The Fraud That Transformed Psychiatry Series, Transcript P9
- Shidonna Raven
- 1 day ago
- 2 min read
July 23, 2024
Source: The Scince History Institute
Photo / Image Source: Unsplash,
Host: Alexis Pedrick
Senior Producer: Mariel Carr
Producer: Rigoberto Hernandez
Associate Producer: Sarah Kaplan
Audio Engineer: Jonathan Pfeffer
“Color Theme” composed by Jonathan Pfeffer. Additional music by Blue Dot Sessions
Psychology professor David Rosenhan made waves with his “On Being Sane in Insane Places” study, but decades later its legitimacy was questioned.
WFGD Studio
Transcript
Alexis Pedrick: One of the pseudopatients was described as a famous abstract painter, the only one admitted to a private psychiatric facility. But Susannah started pulling one thread from Rosenhan’s notes about her, and it quickly came apart. First, Rosenhan claimed that he paid for the stay himself, but she was supposedly there for 53 days, which would have been extremely expensive.
Then there was this. David wrote that during her stay, the hospital invited him to come consult on a case, and it just happened to be her case. What a coincidence, especially since Rosenhan wasn’t even a clinical psychologist. Susannah also found something else odd. Letters from people David knew who had really been patients in psychiatric hospitals were tucked into the notes for his book, and some of those details were surprisingly similar to some of his supposed pseudo patients.
When Susannah started writing the book, she really admired David Rosenhan and wanted to tell the stories of the pseudopatients.
Susannah Cahalan: I didn’t have any radar about this. I wasn’t like, oh, I’m going to unmask this. You know, I’m going to figure out the truth. It was more like, who would do this and why? And how did it affect the rest of their lives?
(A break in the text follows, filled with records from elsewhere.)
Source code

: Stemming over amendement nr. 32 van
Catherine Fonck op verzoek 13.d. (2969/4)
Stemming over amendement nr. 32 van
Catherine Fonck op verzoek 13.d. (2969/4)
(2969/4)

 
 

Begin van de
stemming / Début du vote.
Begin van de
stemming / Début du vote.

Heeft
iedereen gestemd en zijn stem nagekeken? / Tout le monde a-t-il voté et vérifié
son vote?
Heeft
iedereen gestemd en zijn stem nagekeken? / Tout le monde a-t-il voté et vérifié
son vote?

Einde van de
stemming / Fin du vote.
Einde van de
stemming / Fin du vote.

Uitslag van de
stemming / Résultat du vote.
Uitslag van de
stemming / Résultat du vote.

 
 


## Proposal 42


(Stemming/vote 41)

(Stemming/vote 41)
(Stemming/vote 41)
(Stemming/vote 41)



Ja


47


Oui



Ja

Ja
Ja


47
Alexis Pedrick: After the book came out, Susannah went out to dinner with two of the people who knew David best, two psychologists named Florence Keller and Lee Ross.
Susannah Cahalan: She was the one who said to me, maybe he made this all up. And also, you know, Lee Ross is this great kind of giant in psychology, so insightful and smart. And he was pretty convinced Rosenhan had at least fabricated parts of the, of his study. I mean, I think that’s undeniable. The question is how much really.